#### Text shown
On the other hand, polystyrene microsphere has been widely used as a tissue-simulating phantom component to mimic scattering property of a certain tissue. The ability to estimate its optical characteristics accurately via Mie theory calculation that provides a level of validation does not exist in any other optical phantom component. However, most prior research groups deal with this material as a pure scattering without taking into account absorption property and retrieved scattering coefficient by using Mie theory [15, 16]. Thus, precise optical characterization of these materials has an enormous effect on constructing ideal phantoms [15].
########
#### Dataset content
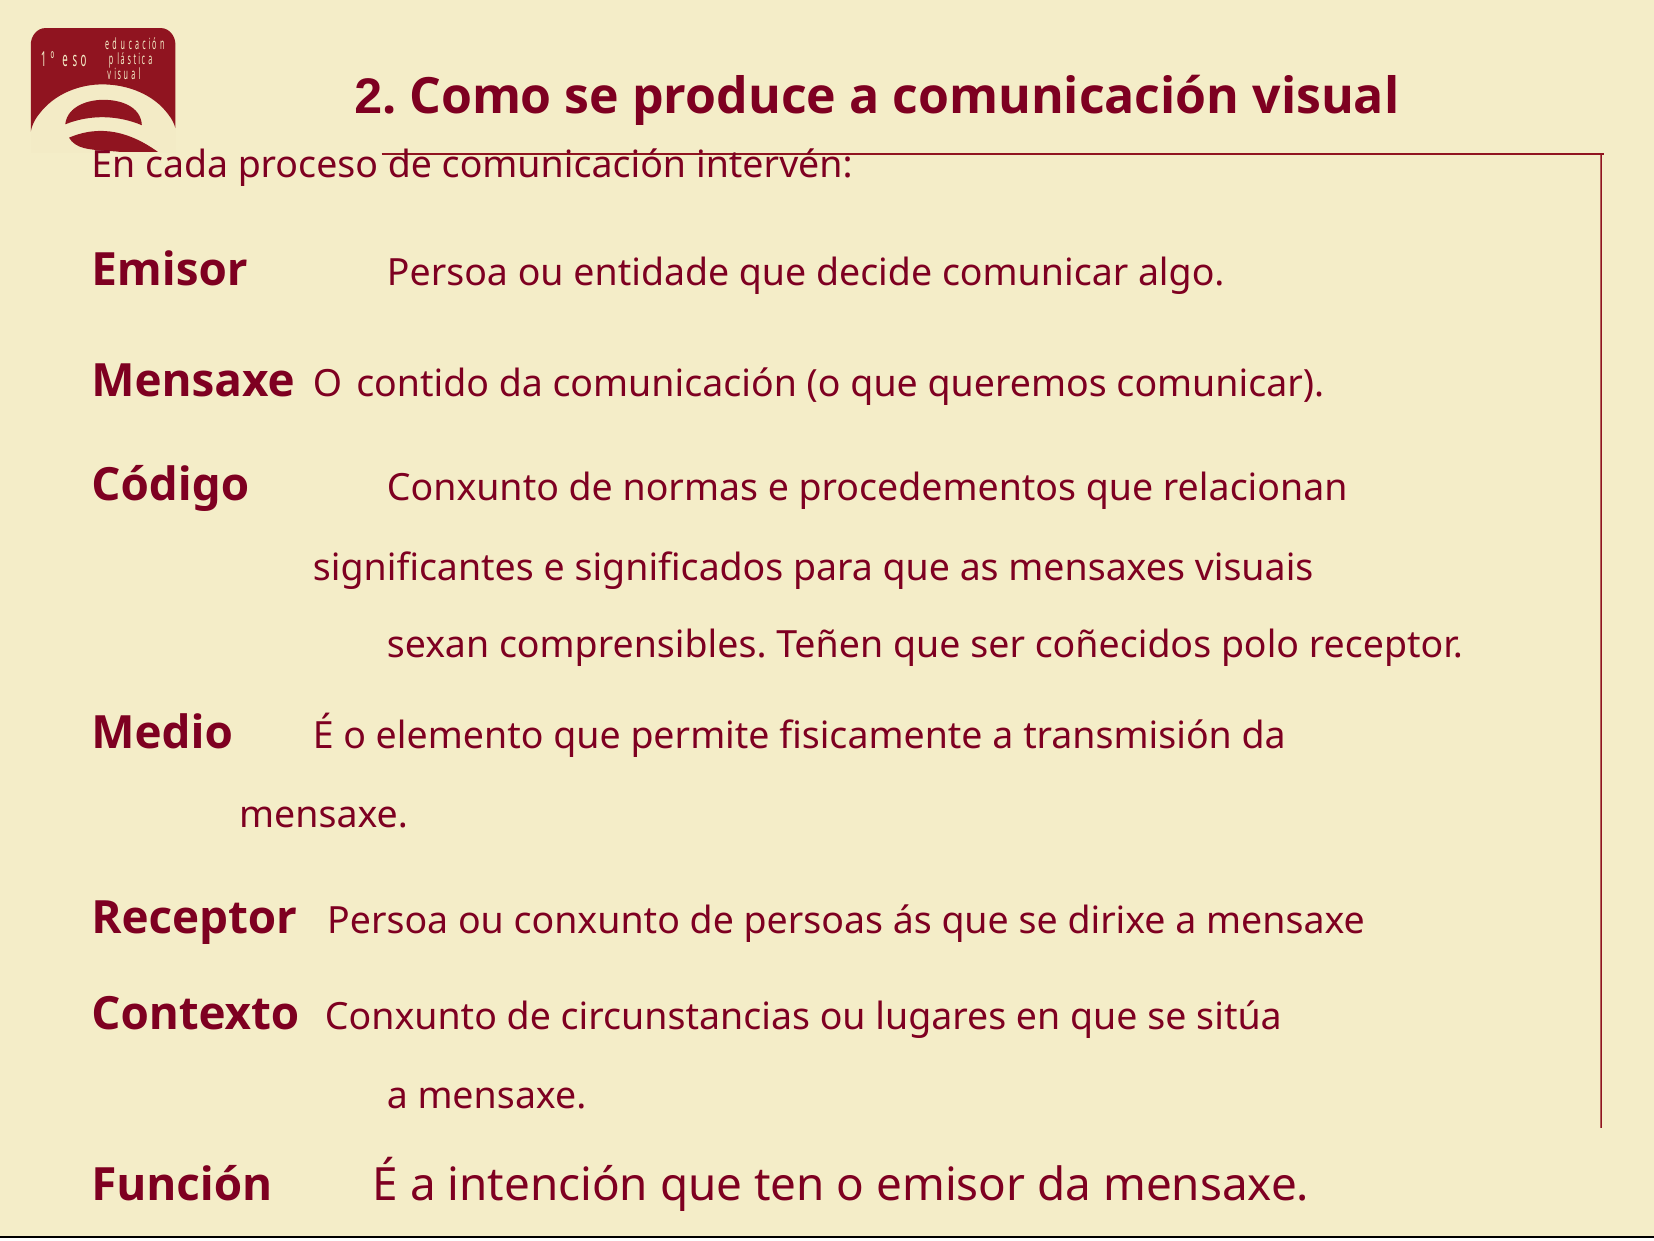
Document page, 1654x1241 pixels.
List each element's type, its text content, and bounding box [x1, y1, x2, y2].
########
▶ _What to produce_
List each linking word or phrase that begins a sentence in the passage on polystyrene microspheres.

▶ _Written response_
On the other hand
However
Thus